── Stored data ──

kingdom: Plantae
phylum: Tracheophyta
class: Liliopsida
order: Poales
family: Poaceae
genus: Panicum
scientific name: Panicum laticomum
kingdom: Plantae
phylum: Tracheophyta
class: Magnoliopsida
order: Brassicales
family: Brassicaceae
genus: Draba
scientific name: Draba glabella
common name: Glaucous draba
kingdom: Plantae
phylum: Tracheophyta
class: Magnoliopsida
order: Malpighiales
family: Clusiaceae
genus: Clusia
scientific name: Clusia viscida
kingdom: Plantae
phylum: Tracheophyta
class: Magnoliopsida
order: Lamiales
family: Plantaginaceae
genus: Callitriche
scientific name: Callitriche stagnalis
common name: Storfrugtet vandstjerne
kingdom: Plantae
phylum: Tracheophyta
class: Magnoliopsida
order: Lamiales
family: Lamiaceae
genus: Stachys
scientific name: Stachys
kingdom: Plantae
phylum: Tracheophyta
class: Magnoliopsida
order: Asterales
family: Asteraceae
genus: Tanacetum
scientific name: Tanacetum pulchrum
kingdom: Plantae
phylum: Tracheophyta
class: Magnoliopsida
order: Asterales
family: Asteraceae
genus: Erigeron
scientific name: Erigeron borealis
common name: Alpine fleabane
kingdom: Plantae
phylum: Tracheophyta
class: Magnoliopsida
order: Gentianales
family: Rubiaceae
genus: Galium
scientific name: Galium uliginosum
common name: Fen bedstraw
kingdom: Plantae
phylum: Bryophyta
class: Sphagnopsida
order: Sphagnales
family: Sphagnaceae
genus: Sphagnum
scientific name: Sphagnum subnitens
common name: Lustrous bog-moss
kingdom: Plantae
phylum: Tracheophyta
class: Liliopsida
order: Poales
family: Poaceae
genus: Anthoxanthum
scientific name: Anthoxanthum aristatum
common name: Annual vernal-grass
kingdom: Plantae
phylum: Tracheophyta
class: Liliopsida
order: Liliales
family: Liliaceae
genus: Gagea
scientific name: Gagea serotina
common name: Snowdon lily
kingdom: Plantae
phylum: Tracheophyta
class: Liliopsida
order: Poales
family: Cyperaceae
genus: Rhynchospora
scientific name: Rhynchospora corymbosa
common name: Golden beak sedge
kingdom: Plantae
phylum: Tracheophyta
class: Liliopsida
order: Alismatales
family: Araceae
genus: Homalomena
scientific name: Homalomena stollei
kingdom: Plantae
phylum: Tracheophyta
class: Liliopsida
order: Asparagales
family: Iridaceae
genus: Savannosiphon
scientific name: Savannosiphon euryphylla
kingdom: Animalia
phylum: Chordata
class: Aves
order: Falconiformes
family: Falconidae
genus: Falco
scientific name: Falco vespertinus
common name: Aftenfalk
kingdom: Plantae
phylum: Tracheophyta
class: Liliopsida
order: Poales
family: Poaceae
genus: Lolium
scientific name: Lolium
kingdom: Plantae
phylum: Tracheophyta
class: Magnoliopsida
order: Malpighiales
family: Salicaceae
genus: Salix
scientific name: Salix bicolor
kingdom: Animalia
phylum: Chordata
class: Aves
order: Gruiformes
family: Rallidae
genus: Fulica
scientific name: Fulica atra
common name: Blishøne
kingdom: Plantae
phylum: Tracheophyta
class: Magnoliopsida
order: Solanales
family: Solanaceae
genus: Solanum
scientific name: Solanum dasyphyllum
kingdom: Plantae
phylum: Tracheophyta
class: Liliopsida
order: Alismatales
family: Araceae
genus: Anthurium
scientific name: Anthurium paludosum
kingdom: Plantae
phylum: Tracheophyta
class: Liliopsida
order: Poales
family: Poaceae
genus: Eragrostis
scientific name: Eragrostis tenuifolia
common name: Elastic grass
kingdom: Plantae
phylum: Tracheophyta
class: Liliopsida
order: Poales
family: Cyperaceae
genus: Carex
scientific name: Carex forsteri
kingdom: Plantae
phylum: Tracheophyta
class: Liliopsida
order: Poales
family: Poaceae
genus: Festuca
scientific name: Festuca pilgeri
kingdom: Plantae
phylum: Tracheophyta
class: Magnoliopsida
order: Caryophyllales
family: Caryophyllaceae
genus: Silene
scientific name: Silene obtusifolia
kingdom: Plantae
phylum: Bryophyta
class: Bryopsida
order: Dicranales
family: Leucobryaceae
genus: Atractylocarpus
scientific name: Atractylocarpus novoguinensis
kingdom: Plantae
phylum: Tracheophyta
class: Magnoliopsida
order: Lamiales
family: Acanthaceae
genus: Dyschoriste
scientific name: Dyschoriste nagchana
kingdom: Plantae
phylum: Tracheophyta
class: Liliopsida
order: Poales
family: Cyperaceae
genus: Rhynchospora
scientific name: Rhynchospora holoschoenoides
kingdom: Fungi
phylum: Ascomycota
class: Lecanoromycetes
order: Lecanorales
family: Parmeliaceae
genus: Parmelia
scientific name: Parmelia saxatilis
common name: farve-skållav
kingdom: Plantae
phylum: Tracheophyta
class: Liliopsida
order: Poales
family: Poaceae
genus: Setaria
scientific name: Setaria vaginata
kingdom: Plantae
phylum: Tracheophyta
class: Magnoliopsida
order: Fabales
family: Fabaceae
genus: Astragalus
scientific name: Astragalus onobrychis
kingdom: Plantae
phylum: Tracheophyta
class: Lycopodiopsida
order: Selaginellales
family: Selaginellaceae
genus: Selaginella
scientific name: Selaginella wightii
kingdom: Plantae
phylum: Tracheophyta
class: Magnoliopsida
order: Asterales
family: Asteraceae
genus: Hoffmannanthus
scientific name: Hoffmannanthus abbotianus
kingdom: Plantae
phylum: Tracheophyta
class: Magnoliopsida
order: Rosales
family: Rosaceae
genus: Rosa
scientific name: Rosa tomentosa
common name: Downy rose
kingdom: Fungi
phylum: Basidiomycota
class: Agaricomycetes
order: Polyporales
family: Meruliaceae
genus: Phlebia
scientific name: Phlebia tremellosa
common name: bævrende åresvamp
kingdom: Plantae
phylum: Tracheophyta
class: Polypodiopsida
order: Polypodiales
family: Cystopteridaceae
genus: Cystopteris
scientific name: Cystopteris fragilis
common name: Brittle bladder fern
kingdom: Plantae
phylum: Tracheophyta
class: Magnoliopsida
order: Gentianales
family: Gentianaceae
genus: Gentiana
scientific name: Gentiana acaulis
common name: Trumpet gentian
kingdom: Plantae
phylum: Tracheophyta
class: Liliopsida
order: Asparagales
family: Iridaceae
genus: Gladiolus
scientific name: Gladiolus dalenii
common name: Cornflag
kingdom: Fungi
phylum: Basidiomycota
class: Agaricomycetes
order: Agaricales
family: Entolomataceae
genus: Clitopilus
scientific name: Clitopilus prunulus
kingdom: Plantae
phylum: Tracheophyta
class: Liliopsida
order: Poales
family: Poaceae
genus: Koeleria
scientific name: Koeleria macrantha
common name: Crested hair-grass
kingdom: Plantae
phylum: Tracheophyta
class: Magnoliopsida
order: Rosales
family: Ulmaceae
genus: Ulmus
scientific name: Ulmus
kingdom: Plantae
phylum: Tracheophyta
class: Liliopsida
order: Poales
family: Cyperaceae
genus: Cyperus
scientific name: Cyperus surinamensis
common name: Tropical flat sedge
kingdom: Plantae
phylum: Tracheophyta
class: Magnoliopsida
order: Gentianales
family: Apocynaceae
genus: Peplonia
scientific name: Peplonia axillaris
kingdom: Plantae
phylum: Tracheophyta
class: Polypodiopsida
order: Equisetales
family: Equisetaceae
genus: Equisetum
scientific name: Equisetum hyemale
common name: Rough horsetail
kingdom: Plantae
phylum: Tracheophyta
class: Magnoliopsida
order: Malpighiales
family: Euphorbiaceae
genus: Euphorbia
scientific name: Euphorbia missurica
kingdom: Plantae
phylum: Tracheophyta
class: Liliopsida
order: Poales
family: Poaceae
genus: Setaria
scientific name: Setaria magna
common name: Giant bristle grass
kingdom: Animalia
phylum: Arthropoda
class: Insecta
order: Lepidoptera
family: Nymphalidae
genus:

───

Problem to work on
Tally the lines above that contain the string "Setaria", counting only matches with the same capitalization. What number do you get? Reply with that number alone.

Written response
4